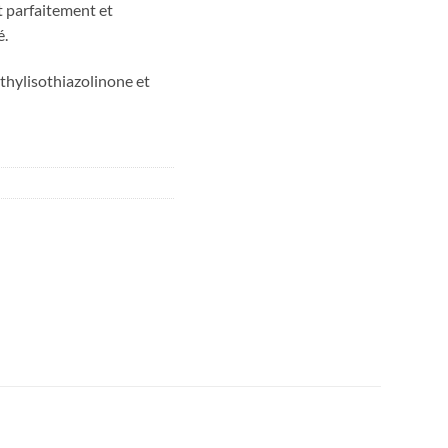
t parfaitement et
é.
hylisothiazolinone et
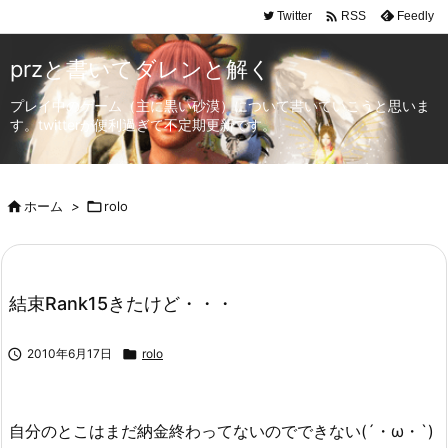

Twitter
Feedly
RSS
przと書いてダレンと解く
プレイ中のゲーム（主に黒い砂漠）について書いていこうと思いま
す。twitterが便利過ぎて不定期更新です。

ホーム
>

rolo
結束Rank15きたけど・・・

2010年6月17日

rolo
自分のとこはまだ納金終わってないのでできない(´・ω・`)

-*-

Drop the pictures and give every line above again exactly.

t parfaitement et
é.
hylisothiazolinone et

Twitter
Feedly
RSS
przと書いてダレンと解く
プレイ中のゲーム（主に黒い砂漠）について書いていこうと思いま
す。twitterが便利過ぎて不定期更新です。

ホーム
>

rolo
結束Rank15きたけど・・・

2010年6月17日

rolo
自分のとこはまだ納金終わってないのでできない(´・ω・`)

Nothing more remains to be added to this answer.